TUJUAN 1 — Tulis ulang bagian teks tentang hukum acara pidana, mulai dari "Dengan demikian, hukum" dan berakhir pada "hukum acara pidana.". Tukar "Fenomena" dengan "Gejala".

TEKS —
Hukum Acara Pidana di
Indonesia
Upaya penanggulangan
kejahatan dengan menggunakan sanksi (hukum) pidana merupakan cara yang paling
tua, setua peradaban manusia itu sendiri, bahkan ada yang mengatakan bahwa
hukum pidana merupakan the older philosophy of crime control. Sampai saat ini
pun, hukum pidana masih digunakan dan “diandalkan” sebagai salah satu sarana
politik kriminal.12 Hal tersebut dapat dilihat dari adanya ancaman pidana pada
hampir setiap produk perundang-undangan yang dikeluarkan oleh badan legislatif
negara ini, meskipun produk perundang-undangan tersebut tidak termasuk dalam
perundang-undangan yang tidak mengatur secara spesifik tentang suatu tindak
pidana.
Dengan demikian, hukum
pidana hampir selalu digunakan untuk “menakut-nakuti” atau mengamankan berbagai
kebijakan yang timbul di berbagai bidang terutama dalam menanggulangi
kejahatan. Fenomena tersebut memberi kesan seolah-olah suatu peraturan akan
kurang sempurna atau “hambar” apabila tidak disertai dengan ketentuan pidana.
Dalam ruang lingkup hukum
pidana yang luas, baik hukum pidana substantif (materiil) maupun hukum acara
pidana (hukum pidana formal) disebut hukum pidana. Hukum acara pidana berfungsi
untuk menjalankan hukum pidana substantif (materiil), sehingga disebut hukum
pidana formal atau hukum acara pidana.
Pompe merumuskan hukum
pidana (materiil) sebagai keseluruhan peraturan hukum yang menunjukkan
perbuatan mana yang seharusnya dikenakan pidana dan di mana pidana itu
seharusnya menjelma. Sedangkan hukum acara pidana tersebut mengatur tentang
bagaimana negara melalui alat-alat (lembaga-lembaga) melaksanakan haknya untuk
memidana dan menjatuhkan pidana.14
Wirjono Projodikoro
mengemukakan bahwa hukum acara pidana berhubungan erat dengan adanya hukum
pidana, sehingga merupakan suatu rangkaian peraturan-peraturan yang memuat cara
bagaimana badan-badan pemerintah yang berkuasa, yaitu Kepolisian, Kejaksaan dan
Pengadilan harus bertindak guna mencapai tujuan negara dengan mengadakan hukum
pidana.

TUJUAN 2 — Sajikan baris-baris data spesimen herbarium di bawah ini sebagai CSV dua kolom bernama keterangan dan nilai, mulai dari baris pertama dan berakhir pada baris yang memuat "order: Ranunculales". Setiap baris menjadi satu entri CSV berisi label dan isinya, masing-masing dalam satu kolom berkutip dengan jeda baris diganti spasi.

CUPLIKAN BARIS —

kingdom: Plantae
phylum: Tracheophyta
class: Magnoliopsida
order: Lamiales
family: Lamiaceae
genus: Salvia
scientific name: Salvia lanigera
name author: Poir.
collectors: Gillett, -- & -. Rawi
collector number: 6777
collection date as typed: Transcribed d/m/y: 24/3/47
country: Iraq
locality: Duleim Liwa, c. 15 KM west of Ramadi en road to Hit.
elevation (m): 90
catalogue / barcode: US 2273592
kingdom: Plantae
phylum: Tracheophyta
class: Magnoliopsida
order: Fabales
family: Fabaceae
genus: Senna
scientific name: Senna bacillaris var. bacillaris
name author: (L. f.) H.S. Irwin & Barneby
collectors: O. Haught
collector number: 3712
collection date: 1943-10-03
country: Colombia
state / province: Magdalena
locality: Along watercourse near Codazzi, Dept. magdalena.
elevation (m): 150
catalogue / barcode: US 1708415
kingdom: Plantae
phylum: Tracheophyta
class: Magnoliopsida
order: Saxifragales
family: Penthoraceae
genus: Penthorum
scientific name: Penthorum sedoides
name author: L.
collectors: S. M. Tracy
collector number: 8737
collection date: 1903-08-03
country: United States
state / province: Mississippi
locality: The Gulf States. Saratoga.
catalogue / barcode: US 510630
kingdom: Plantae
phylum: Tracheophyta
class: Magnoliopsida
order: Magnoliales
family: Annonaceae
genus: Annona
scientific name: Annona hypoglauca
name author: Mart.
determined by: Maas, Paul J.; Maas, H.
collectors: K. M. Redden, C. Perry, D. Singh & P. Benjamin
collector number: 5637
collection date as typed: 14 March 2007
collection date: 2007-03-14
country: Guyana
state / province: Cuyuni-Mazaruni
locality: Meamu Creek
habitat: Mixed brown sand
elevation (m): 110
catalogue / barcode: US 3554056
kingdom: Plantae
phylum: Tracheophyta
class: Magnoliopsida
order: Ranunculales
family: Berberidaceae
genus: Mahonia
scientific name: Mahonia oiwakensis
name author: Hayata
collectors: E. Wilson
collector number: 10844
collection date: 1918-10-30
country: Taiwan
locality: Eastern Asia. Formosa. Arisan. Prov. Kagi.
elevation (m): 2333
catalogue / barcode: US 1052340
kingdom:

KELUARAN YANG BENAR 1 —
Dengan demikian, hukum
pidana hampir selalu digunakan untuk “menakut-nakuti” atau mengamankan berbagai
kebijakan yang timbul di berbagai bidang terutama dalam menanggulangi
kejahatan. Gejala tersebut memberi kesan seolah-olah suatu peraturan akan
kurang sempurna atau “hambar” apabila tidak disertai dengan ketentuan pidana.
Dalam ruang lingkup hukum
pidana yang luas, baik hukum pidana substantif (materiil) maupun hukum acara
pidana (hukum pidana formal) disebut hukum pidana. Hukum acara pidana berfungsi
untuk menjalankan hukum pidana substantif (materiil), sehingga disebut hukum
pidana formal atau hukum acara pidana.

KELUARAN YANG BENAR 2 —
keterangan,nilai
"kingdom:","Plantae"
"phylum:","Tracheophyta"
"class:","Magnoliopsida"
"order:","Lamiales"
"family:","Lamiaceae"
"genus:","Salvia"
"scientific name:","Salvia lanigera"
"name author:","Poir."
"collectors:","Gillett, -- & -. Rawi"
"collector number:","6777"
"collection date as typed:","Transcribed d/m/y: 24/3/47"
"country:","Iraq"
"locality:","Duleim Liwa, c. 15 KM west of Ramadi en road to Hit."
"elevation (m):","90"
"catalogue / barcode:","US 2273592"
"kingdom:","Plantae"
"phylum:","Tracheophyta"
"class:","Magnoliopsida"
"order:","Fabales"
"family:","Fabaceae"
"genus:","Senna"
"scientific name:","Senna bacillaris var. bacillaris"
"name author:","(L. f.) H.S. Irwin & Barneby"
"collectors:","O. Haught"
"collector number:","3712"
"collection date:","1943-10-03"
"country:","Colombia"
"state / province:","Magdalena"
"locality:","Along watercourse near Codazzi, Dept. magdalena."
"elevation (m):","150"
"catalogue / barcode:","US 1708415"
"kingdom:","Plantae"
"phylum:","Tracheophyta"
"class:","Magnoliopsida"
"order:","Saxifragales"
"family:","Penthoraceae"
"genus:","Penthorum"
"scientific name:","Penthorum sedoides"
"name author:","L."
"collectors:","S. M. Tracy"
"collector number:","8737"
"collection date:","1903-08-03"
"country:","United States"
"state / province:","Mississippi"
"locality:","The Gulf States. Saratoga."
"catalogue / barcode:","US 510630"
"kingdom:","Plantae"
"phylum:","Tracheophyta"
"class:","Magnoliopsida"
"order:","Magnoliales"
"family:","Annonaceae"
"genus:","Annona"
"scientific name:","Annona hypoglauca"
"name author:","Mart."
"determined by:","Maas, Paul J.; Maas, H."
"collectors:","K. M. Redden, C. Perry, D. Singh & P. Benjamin"
"collector number:","5637"
"collection date as typed:","14 March 2007"
"collection date:","2007-03-14"
"country:","Guyana"
"state / province:","Cuyuni-Mazaruni"
"locality:","Meamu Creek"
"habitat:","Mixed brown sand"
"elevation (m):","110"
"catalogue / barcode:","US 3554056"
"kingdom:","Plantae"
"phylum:","Tracheophyta"
"class:","Magnoliopsida"
"order:","Ranunculales"